Additional information
I was trying to run a number of async callbacks in the rclpy executor, and I was raising exceptions in some cases. For some reason, those would bring down the entire node. I tracked it down to these lines:
https://github.com/ros2/rclpy/blob/f6d652fa2d5d3a8164cc69fb543ae0693e958262/rclpy/rclpy/executors.py#L724
I am not sure why the executor is raising the exception of the task :thinking: It might be due to the fact that subscribers, timers etc... are tasks that are never explicitly awaited? I don't have much knowledge about the internals of rclpy but this is very surprising coming from asyncio... It is also very surprising to see that the exception is only improperly raised when packaged as an asynchronous task, and not when awaited directly.
Thank you!
I think task = executor.create_task(throwing_task) is called with another handler in the executor, which does not have try&catch statement at all.
The stacktrace is fairly clear:
Traceback (most recent call last):
File "/tmp/test_rclpy.py", line 40, in <module>
executor.spin_until_future_complete(task)
File "/opt/ros/foxy/lib/python3.8/site-packages/rclpy/executors.py", line 299, in spin_until_future_complete
self.spin_once_until_future_complete(future, timeout_sec)
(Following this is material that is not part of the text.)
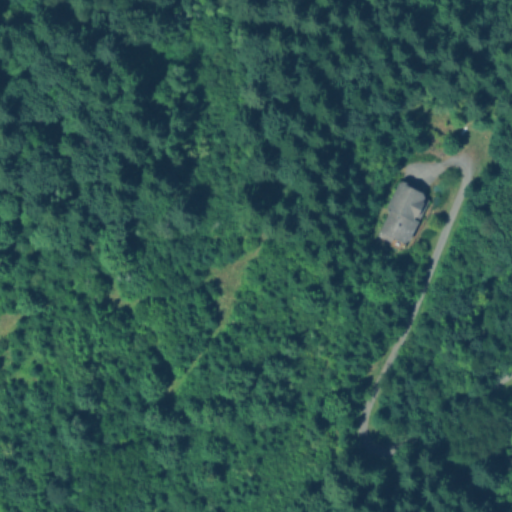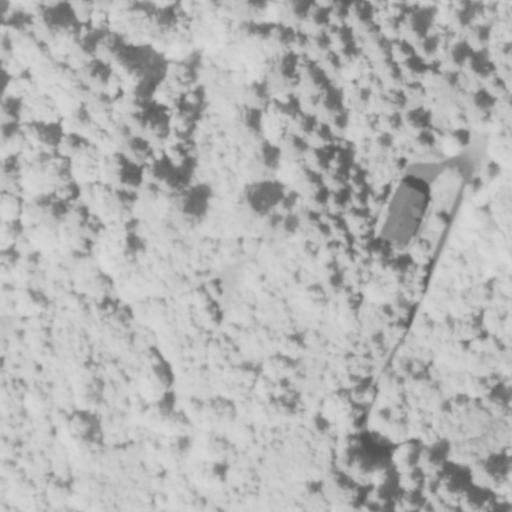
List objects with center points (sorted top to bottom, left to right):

File "/opt/ros/foxy/lib/python3.8/site-packages/rclpy/executors.py", line 722, in spin_once_until_future_complete
self.spin_once(timeout_sec)
File "/opt/ros/foxy/lib/python3.8/site-packages/rclpy/executors.py", line 719, in spin_once
raise handler.exception()
File "/opt/ros/foxy/lib/python3.8/site-packages/rclpy/task.py", line 239, in __call__
self._handler.send(None)
File "/tmp/test_rclpy.py", line 5, in throwing_task
raise FileNotFoundError()
FileNotFoundError
The exception is first raised in the throwing task (as expected!), then re-raised inside the executor. I'm wondering why we do this? I have the feeling that exceptions raised by asynchronous tasks should only be raised in an await call :thinking:
There is some possibility that this would be improved by https://github.com/ros2/rclpy/pull/971 (though it needs a rebase). It might be worthwhile to test something like that.
I encountered the same problem and created a workaround:
def schedule_task(coro: Coroutine[None, None, Any], executor: Executor) -> Future:
"""Create a task which can be canceled and does not crash the executor."""
future = Future(executor=executor)
# interrupt any pending spins
future.add_done_callback(lambda _: executor.wake())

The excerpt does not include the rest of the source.